14 fugitives with Red Notice from Interpol suspected of cross-border gambling and telecommunication fraud repatriated to China
Published: Nov 29, 2021 11:24 PM
criminal Photo: VCG

criminal Photo: VCG

A total of 14 Chinese nationals with Red Notice from Interpol for suspected cross-border gambling and telecommunication fraud were escorted and repatriated to China thanks to the close cooperation between the Chinese police and overseas law enforcement agencies. 

The 14 criminal suspects repatriated to China are currently being held in isolation following the epidemic control policy. 

The public security authorities will carry out further investigations in accordance with the law.

The large-scale repatriation came after China's crack down on cross-border gambling syndicates forced many gangs engaged in gambling and telecommunication fraud to flee from Southeast Asia to other countries. 

China's national public security authorities have been clamping down on cross-border gambling syndicates recruiting members and engaging in gambling activities and have shut down numerous offshore casinos and online gambling platforms since 2020. This has effectively curbed cross-border gambling activities, the People's Daily reported on Monday. 

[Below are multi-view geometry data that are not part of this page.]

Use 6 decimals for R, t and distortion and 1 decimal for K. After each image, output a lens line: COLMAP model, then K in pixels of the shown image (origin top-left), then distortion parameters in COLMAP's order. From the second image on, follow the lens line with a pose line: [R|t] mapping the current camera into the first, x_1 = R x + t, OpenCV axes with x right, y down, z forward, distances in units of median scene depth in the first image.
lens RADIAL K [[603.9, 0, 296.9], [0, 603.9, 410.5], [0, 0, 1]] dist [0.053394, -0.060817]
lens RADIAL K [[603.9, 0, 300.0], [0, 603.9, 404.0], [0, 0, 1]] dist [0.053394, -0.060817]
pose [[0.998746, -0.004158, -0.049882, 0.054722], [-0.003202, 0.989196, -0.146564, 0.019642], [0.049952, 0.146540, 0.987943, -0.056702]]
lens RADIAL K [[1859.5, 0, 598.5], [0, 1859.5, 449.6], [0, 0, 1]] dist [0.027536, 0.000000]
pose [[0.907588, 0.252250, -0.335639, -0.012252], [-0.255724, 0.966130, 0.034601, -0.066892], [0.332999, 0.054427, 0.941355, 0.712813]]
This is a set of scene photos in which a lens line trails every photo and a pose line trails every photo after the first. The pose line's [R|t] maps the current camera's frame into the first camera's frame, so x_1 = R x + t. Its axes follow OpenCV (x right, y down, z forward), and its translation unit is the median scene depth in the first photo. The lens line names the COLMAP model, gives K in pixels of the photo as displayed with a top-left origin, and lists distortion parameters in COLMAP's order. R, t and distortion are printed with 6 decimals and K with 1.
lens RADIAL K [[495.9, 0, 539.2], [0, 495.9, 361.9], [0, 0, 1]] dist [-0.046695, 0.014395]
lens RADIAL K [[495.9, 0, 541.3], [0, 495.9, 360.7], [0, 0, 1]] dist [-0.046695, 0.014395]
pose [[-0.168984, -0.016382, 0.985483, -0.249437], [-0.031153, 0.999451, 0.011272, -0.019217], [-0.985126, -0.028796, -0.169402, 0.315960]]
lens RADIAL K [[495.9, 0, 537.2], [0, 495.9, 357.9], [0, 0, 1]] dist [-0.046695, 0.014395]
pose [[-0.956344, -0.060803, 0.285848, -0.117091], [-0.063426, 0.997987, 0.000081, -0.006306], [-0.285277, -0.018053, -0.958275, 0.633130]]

However, pressure from the authorities made gangs flee from Southeast Asia to other parts of the world. These gangs continued to lure Chinese nationals to work abroad and coerce employees with threats of violence and illegal detention. This has seriously affected the property and legitimate rights and interests of Chinese and foreign citizens, according to People's Daily. 

In response to the situation, the Chinese Ministry of Public Security, with the strong support and coordination from the diplomatic authorities, has worked closely with foreign law enforcement agencies and recently repatriated 14 Chinese criminal suspects, sending a strong signal to those related in illegal and criminal acts.

The Chinese public security authorities also cracked another case related to cross-border gambling involving Macao tycoon Alvin Chau Cheok Wa, who admitted the opening of casinos on the Chinese mainland and facilitating Chinese citizens to gamble overseas.